D’origine palestinienne par son père et philippine par sa mère, El Khatib est né à San Francisco il y a 35 ans. Son look californien, tatoué et gominé, n’en laisse rien paraître, mais à l’évocation de son patronyme arabe, il assure avoir souvent dû faire face aux préjugés du public. Quand certains le classent spontanément dans la catégorie artiste de musique du monde, d’autres lui demandent si Hanni El Khatib n’est pas un nom de groupe.

"Je ne peux seulement parler que de ce que je connais, ce que j’ai traversé, la façon dont j’ai été traité à cause de mon nom de famille", explique à l’AFP le chanteur attablé dans un bar de Los Angeles.

Sur la chanson "Born Brown", rythmée par des boucles électro-psychédéliques, c’est avec rage qu’Hanni El Khatib chante ses origines, hurlant à la fin de ces deux minutes punk "I was born brown ! Born brown!" ("Je suis né marron ! Né marron!").

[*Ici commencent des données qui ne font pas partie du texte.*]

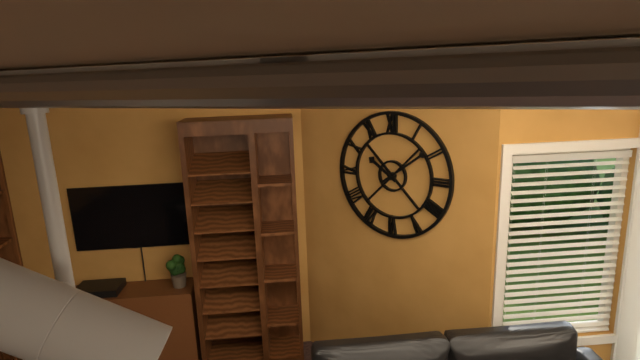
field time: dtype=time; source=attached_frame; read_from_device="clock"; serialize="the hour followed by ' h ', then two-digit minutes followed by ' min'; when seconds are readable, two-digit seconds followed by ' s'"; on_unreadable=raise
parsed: 10 h 09 min
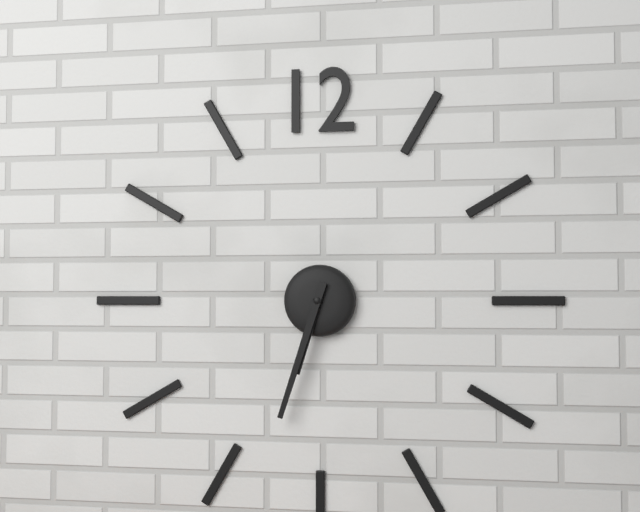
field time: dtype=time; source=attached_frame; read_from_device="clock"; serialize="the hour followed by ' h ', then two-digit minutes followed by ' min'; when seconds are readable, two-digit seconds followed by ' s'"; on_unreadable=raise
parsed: 6 h 33 min
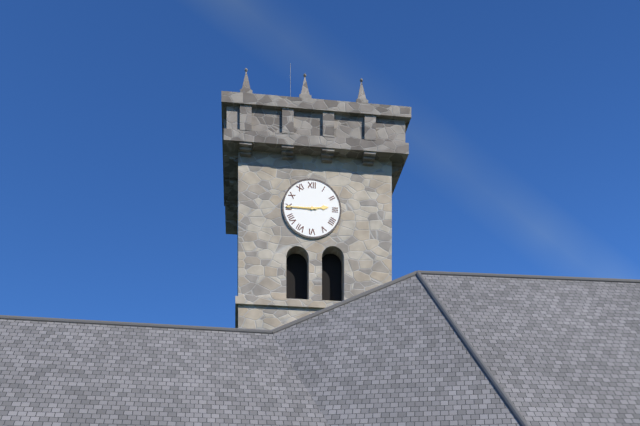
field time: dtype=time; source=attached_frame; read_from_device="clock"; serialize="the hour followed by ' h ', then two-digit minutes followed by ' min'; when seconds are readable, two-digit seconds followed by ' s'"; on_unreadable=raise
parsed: 2 h 45 min
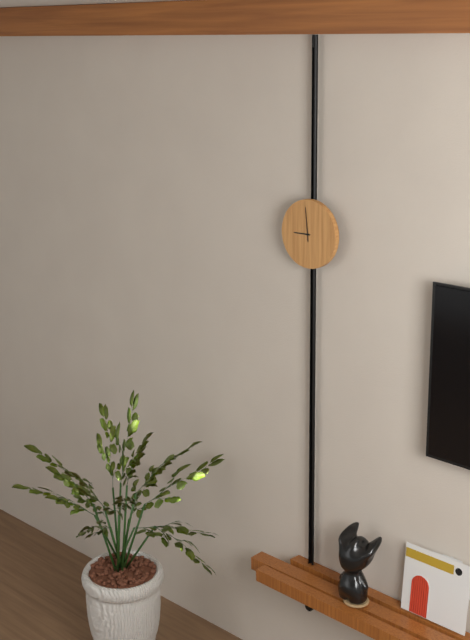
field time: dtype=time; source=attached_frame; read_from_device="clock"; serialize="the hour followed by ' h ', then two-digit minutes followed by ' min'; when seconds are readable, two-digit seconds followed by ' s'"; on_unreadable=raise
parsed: 8 h 59 min
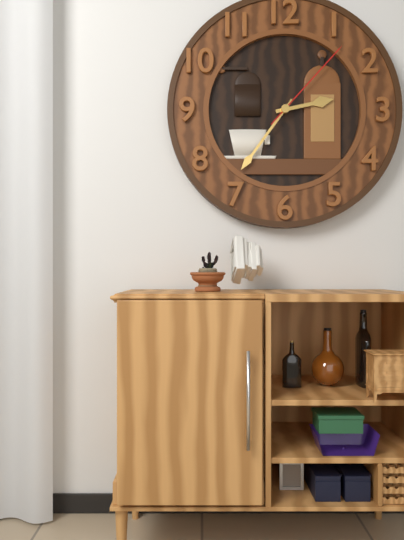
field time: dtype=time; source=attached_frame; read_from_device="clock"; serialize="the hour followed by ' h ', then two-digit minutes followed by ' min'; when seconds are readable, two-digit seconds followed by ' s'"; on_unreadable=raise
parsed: 2 h 36 min 07 s
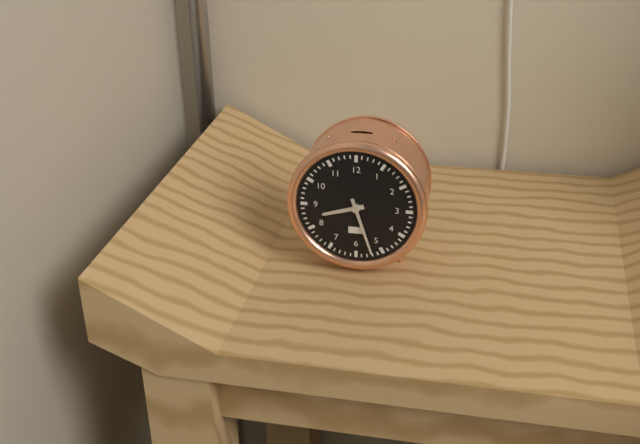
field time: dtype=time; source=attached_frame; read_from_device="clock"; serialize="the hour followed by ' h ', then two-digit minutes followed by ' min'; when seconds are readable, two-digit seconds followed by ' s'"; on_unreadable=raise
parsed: 8 h 27 min
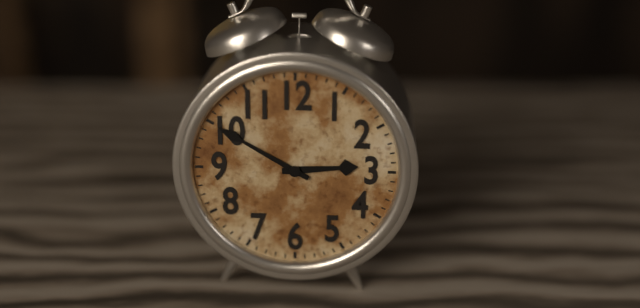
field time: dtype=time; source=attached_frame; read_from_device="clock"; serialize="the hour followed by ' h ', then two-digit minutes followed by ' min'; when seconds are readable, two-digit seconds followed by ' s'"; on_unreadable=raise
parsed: 2 h 50 min
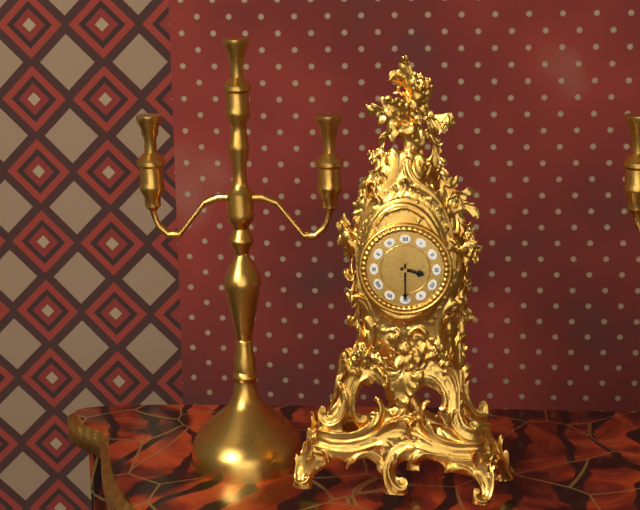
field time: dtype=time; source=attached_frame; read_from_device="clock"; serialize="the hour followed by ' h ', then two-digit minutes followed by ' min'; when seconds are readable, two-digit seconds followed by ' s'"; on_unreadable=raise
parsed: 3 h 30 min
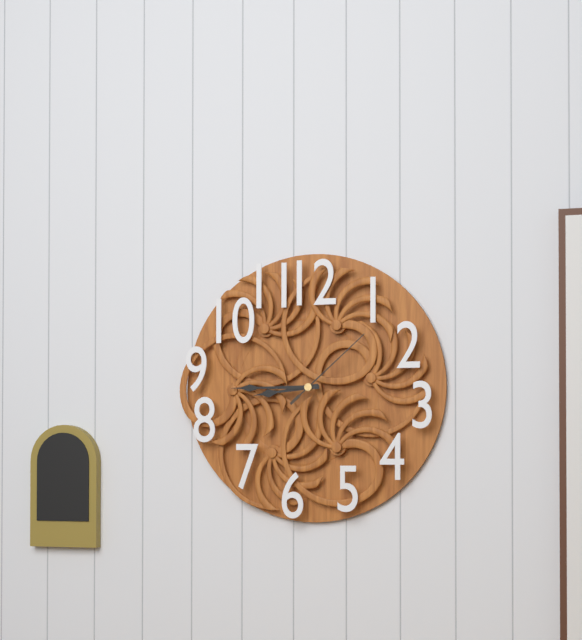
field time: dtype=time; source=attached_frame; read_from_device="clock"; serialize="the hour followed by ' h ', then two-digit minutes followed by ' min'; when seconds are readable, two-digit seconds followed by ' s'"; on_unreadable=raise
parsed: 8 h 45 min 08 s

Dans "Mangoes and Rice", et ses guitares saturées rappelant celles de Sonic Youth ou des Pixies, El Khatib se souvient avec nostalgie des plats que lui faisait sa mère.

"Savage Times"

El Khatib, qui a dédié une chanson aux migrants lors d’une soirée de lancement de son disque à Los Angeles, assure ne pas avoir attendu l’élection de Donald Trump à la présidence pour que sa conscience s’éveille, mais il refuse de devenir pour autant un artiste politique.

"Ce n’est tout simplement pas ma place, ni mon rôle", dit le musicien qui travaillait en tant que directeur artistique pour une marque de vêtements, avant de vivre de sa musique.

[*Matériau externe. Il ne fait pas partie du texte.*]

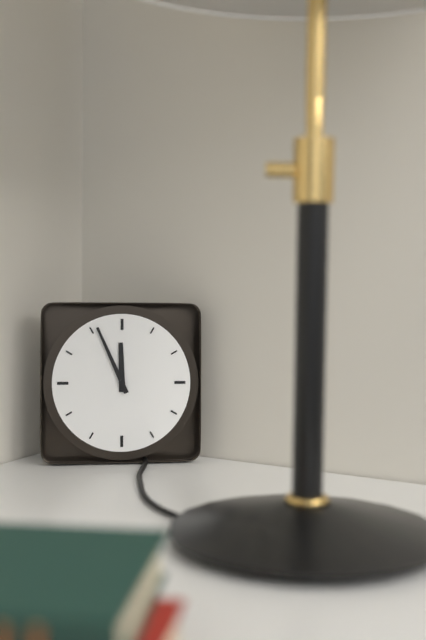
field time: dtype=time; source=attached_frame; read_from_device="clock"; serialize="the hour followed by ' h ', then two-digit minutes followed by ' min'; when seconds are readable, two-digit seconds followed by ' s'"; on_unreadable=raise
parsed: 11 h 56 min
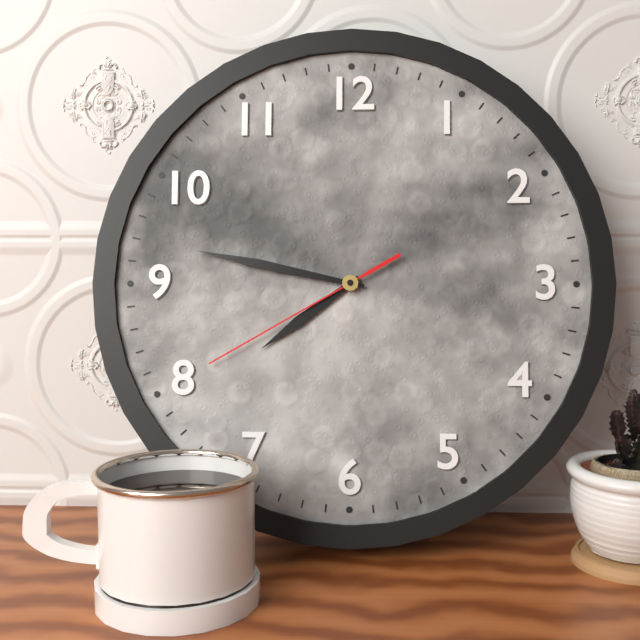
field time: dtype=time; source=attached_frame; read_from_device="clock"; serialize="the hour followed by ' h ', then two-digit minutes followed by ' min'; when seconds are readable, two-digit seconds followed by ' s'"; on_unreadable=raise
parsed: 7 h 47 min 40 s
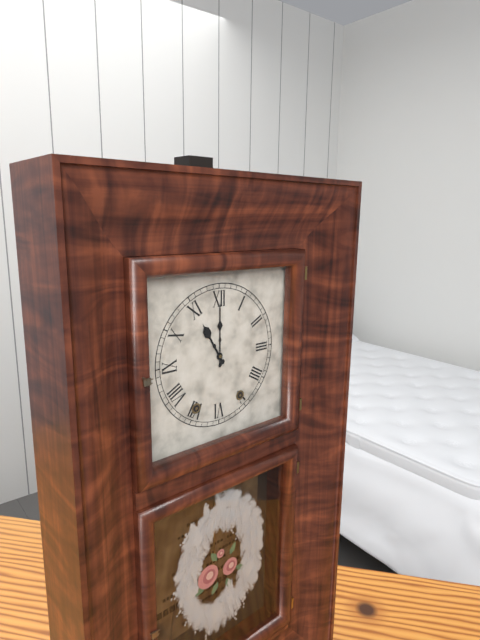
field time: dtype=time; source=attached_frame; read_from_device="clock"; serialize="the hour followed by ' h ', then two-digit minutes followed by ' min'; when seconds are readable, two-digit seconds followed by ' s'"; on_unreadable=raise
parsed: 11 h 00 min
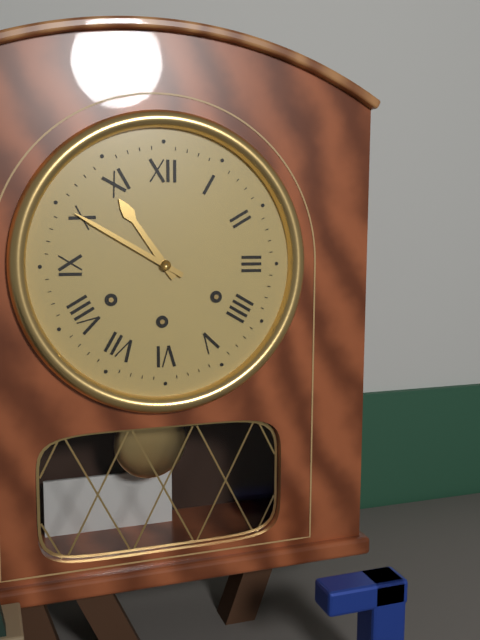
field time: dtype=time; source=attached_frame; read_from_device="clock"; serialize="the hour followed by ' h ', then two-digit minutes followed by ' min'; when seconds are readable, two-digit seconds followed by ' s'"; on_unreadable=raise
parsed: 10 h 50 min
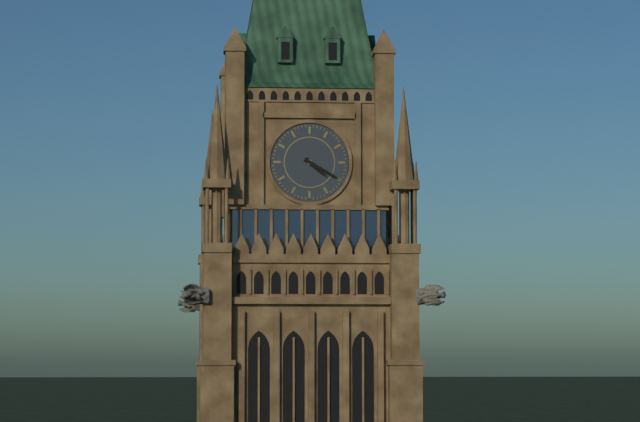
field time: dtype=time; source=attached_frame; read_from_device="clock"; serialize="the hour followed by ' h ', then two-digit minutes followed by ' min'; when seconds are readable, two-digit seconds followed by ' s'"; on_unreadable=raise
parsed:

"Savage Times" marque également une rupture dans la discographie de l’Américain par son modus operandi.

Sur la route à l’automne 2015 pour défendre son troisième opus "Moonlight", il met un terme à sa tournée après l’annulation de son concert prévu au Bataclan, où une attaque jihadiste a fait 90 morts le 13 novembre.

Il en profite pour retourner immédiatement en studio. Mais plutôt que de faire un album traditionnel, il enregistre les morceaux comme ils viennent et les met en ligne gratuitement. Ce qui contrarie ses associés dans le label qu’il co-dirige, Innovative Leisure.

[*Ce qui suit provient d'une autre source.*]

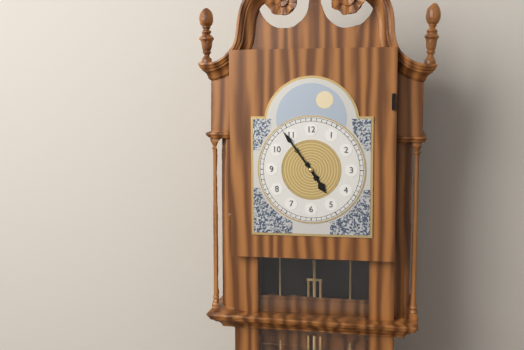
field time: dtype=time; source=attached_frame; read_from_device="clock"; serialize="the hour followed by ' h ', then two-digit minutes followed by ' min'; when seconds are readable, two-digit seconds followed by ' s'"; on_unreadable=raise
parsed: 4 h 54 min
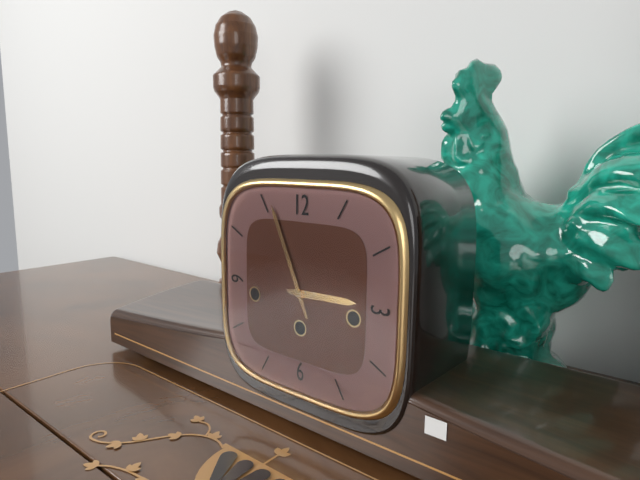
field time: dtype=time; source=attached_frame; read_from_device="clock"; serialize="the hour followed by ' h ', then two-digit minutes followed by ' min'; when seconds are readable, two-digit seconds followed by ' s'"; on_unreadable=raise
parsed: 2 h 56 min
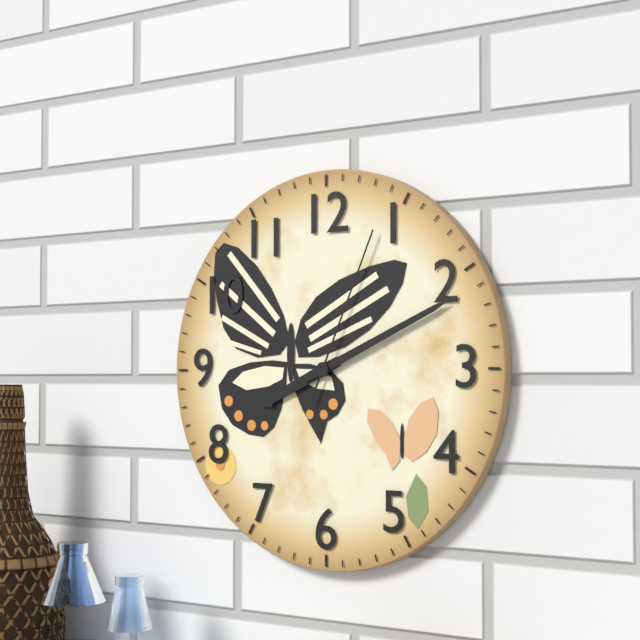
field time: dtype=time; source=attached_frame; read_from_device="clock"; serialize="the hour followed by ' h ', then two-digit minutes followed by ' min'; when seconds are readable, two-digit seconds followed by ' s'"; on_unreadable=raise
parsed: 8 h 11 min 04 s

"Ce disque est ce que j’ai fait de plus libérateur musicalement, car je me suis émancipé du format album, assure-t-il. Quand je fais un album, je l’envisage avec l’idée d’avoir une cohérence sonore. Là ce n’était pas le but. Je cherchais à bouleverser mes codes de production."

"Savage Times" en est le résultat brut. Dix-neuf titres collectés à la manière d’une mixtape, typique de ces compilations maison façonnées par les artistes hip hop.

"Les rappeurs font ça tous les jours, pourquoi ne l’aurais-je pas fait ?", demande-il.